Update the part of the data that opens with the line containing "On Thursday, when" and closes with the end of the data, replacing "end" with "finish". Leave everything else unchanged.
━━━ DATA PROVIDED
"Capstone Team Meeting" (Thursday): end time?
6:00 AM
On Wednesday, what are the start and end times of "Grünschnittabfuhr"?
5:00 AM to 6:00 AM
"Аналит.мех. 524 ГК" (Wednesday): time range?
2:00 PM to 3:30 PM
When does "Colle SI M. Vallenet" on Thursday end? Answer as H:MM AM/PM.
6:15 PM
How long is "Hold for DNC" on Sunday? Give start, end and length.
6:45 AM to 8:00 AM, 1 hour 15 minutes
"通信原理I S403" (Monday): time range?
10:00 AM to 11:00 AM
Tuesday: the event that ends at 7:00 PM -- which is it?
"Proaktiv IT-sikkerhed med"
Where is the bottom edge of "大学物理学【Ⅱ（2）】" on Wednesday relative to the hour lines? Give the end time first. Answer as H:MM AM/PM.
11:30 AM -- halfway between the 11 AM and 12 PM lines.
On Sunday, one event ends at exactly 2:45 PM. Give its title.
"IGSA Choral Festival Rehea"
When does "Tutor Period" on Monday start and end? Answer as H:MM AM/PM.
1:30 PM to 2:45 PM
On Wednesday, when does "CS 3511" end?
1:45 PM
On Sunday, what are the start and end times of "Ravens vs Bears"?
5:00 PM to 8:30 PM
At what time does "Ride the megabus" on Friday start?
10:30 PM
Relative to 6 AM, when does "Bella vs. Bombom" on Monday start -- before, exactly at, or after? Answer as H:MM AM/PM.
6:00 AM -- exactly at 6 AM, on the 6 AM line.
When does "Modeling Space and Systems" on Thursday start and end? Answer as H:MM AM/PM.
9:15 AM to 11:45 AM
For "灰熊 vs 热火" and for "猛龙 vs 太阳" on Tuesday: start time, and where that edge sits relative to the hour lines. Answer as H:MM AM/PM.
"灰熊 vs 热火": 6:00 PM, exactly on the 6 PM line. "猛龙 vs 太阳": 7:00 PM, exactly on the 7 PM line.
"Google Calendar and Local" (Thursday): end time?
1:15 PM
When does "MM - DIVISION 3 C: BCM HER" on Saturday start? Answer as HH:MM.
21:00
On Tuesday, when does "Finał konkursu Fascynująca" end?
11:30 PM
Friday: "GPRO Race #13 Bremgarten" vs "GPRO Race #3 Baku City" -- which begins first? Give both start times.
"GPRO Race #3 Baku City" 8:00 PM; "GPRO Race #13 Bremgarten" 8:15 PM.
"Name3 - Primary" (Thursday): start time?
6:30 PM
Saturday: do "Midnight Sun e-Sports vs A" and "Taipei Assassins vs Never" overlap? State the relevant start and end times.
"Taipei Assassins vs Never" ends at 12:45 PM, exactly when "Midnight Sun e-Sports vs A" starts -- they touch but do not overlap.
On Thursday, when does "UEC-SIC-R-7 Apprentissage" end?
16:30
━━━━━━
— WRITTEN ANSWER —
On Thursday, when does "UEC-SIC-R-7 Apprentissage" finish?
16:30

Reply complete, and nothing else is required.